When determining ideal segment size, keep in mind that very large segments prevent compaction and very small segments increase the risk of encountering resource limits. As a rule of thumb to calculate an upper limit on segment size, you can divide the disk size by the number of partitions. For example, if you have a 128GB disk and 1000 partitions, the upper limit of the segment size would be 134217728. Default is 1073741824.

For details about how to modify cluster configuration properties, refer to Cluster configuration.

Ballast file

You can enable ballast file creation to act as a buffer against an out-of-disk outage. The ballast file is an empty file that takes up disk space. In the event that Redpanda becomes unavailable because it runs out of disk space, you can delete the ballast file, which will clear up some disk space and give you time to delete topics or records and change your retention settings.

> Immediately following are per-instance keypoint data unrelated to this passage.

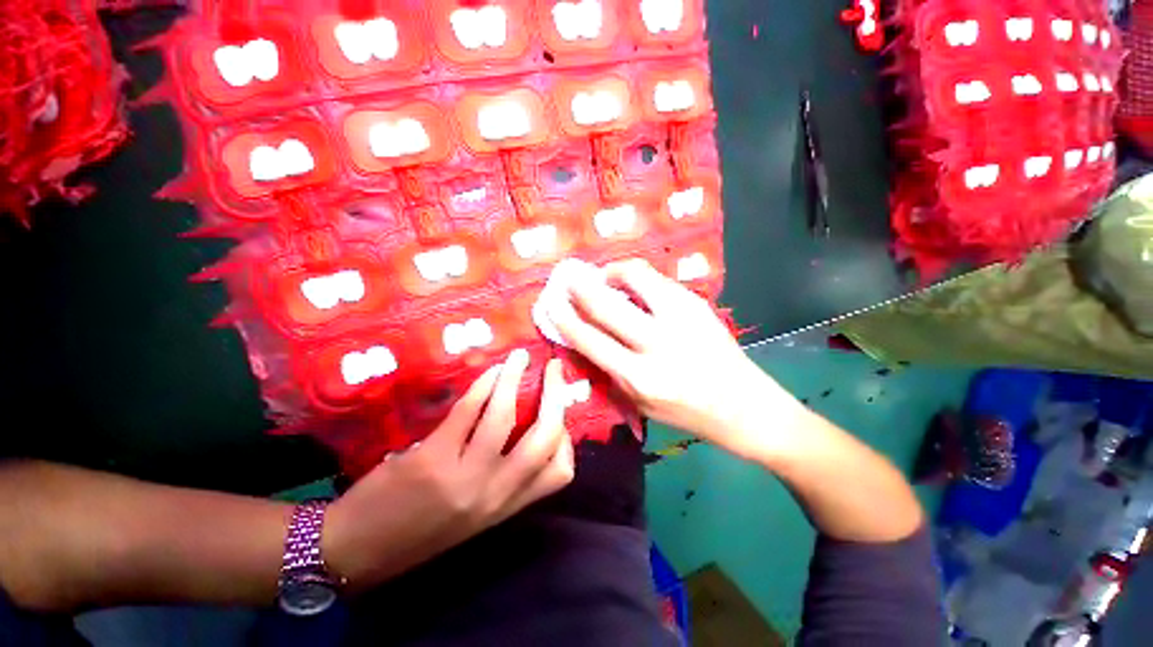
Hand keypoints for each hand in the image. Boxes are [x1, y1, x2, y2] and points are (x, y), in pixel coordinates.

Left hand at [322, 349, 574, 591]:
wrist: (356, 552)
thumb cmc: (420, 531)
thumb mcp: (474, 513)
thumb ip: (503, 478)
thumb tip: (524, 430)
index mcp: (506, 506)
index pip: (559, 473)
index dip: (567, 438)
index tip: (558, 415)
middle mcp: (493, 493)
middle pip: (545, 438)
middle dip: (556, 396)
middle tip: (553, 369)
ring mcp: (463, 477)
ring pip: (504, 416)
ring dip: (514, 378)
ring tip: (519, 358)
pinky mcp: (432, 459)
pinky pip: (468, 411)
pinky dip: (483, 385)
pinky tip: (489, 372)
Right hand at [547, 259, 803, 459]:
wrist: (745, 406)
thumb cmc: (687, 413)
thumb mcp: (641, 403)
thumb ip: (611, 370)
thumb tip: (585, 338)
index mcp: (640, 378)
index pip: (590, 341)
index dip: (565, 319)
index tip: (551, 305)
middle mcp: (659, 344)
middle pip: (607, 306)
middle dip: (580, 288)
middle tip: (567, 279)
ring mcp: (682, 318)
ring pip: (636, 277)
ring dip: (611, 272)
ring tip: (602, 276)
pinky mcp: (698, 304)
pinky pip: (657, 279)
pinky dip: (636, 276)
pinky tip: (631, 283)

Deletion of the ballast file is an emergency last resort and should not be considered a replacement for adjusting settings for segment size and retention.

To enable ballast file creation, configure the following properties in the redpanda.yaml file:

tune_ballast_file: false
ballast_file_path: "/var/lib/redpanda/data/ballast"
ballast_file_size: "1GiB"

These properties are explained in detail below:

  • tune_ballast_file - Tells Redpanda to create a ballast file. Set to true to enable ballast file creation. Default is false.

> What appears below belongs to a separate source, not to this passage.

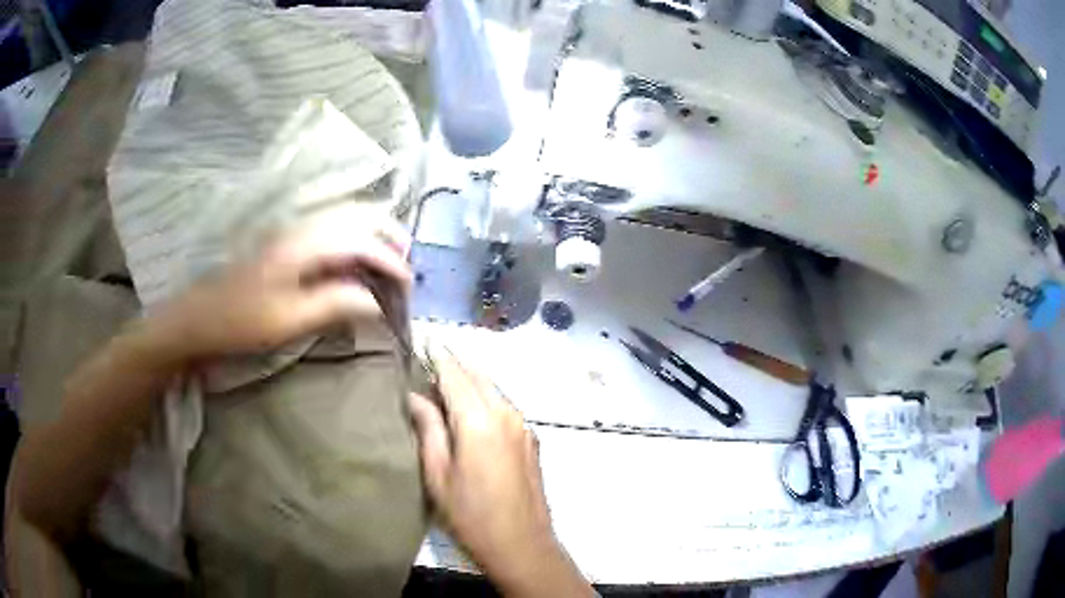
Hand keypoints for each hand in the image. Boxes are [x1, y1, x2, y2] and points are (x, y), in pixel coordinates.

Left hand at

  • ballast_file_path - The location of the ballast file. You can change the location of the ballast file, but it must be on the same mount point as the Redpanda data directory. Default is /var/lib/redpanda/data/ballast.

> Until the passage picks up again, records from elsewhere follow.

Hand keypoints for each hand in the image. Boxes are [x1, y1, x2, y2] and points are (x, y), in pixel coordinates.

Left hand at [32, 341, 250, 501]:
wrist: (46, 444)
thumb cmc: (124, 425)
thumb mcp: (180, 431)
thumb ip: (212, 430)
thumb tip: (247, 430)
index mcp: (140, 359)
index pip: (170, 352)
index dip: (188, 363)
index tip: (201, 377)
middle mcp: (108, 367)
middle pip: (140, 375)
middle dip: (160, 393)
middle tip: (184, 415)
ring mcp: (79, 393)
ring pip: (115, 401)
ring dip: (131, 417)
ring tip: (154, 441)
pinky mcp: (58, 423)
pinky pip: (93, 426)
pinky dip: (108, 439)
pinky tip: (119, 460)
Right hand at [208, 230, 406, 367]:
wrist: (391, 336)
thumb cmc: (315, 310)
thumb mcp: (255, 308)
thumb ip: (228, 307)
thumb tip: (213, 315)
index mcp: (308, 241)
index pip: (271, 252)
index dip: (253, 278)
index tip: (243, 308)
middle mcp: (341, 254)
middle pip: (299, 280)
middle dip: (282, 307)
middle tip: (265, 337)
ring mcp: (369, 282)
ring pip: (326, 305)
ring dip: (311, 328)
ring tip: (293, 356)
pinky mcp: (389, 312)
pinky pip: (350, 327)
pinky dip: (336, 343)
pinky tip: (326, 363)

  • ballast_file_size - The size of the ballast file. You can increase the ballast file size if it is a very high throughput cluster or decrease the ballast file size if you have very little storage space. You want to balance the size of the ballast file so that it is large enough to give you enough time to delete data and configure retention settings if Redpanda crashes, but small enough that you do not waste unnecessary disk space. In general, you can set ballast_file_size to approximately 10 times the size of the largest segment to have enough space to compact that topic. Default is 1GiB.

Cloud I/O optimization

Redpanda relies on its own disk I/O scheduler, and by default tells the kernel to use the noop scheduler. To give the users near-optimal performance by default, rpk comes with an embedded database of I/O settings for well-known cloud computers, which are specific combinations of CPUs, SSD types, and VM sizes. It is not the same to run software on four VCPUs than it is to run on an EC2 i3.metal with 96 physical cores. Often, when trying to scale rapidly to meet demands, product teams will not have the time to measure I/O throughput and latency before starting every new instance (via rpk iotune) and instead need resources right now. To meet this demand, Redpanda will attempt to predict the best known settings for VM cloud types.

It is encouraged for users to run rpk iotune for production workloads, but we will provide near-optimal settings for the types of most popular machines. It’s important to mention this is not required to be done each time Redpanda is started. An `rpk iotune`’s output properties are written to a file which can be saved and reused in nodes running on the same type of hardware.

Currently, we only have well-known-types for AWS and GCP (Azure VM types support is coming soon). Upon startup, rpk will try to detect the current cloud and instance type via the cloud’s metadata API, setting the correct iotune properties if the detected setup is known apriori.

If access to the metadata API isn’t allowed from the instance, you can also hint the desired setup by passing the --well-known-io flag to rpk start with the cloud vendor, VM type and storage type surrounded by quotes and separated by colons:

rpk start --well-known-io 'aws:i3.xlarge:default'

It can also be specified in the redpanda.yaml configuration file, under the rpk object:

rpk:
  well_known_io: 'gcp:c2-standard-16:nvme'

If well-known-io is specified in the config file, and as a flag, the value passed with the flag will take precedence.

In the case where a certain cloud vendor, machine type or storage type isn’t found, or if the metadata isn’t available and no hint is given, rpk will print a warning pointing out the issue and continue using the default values.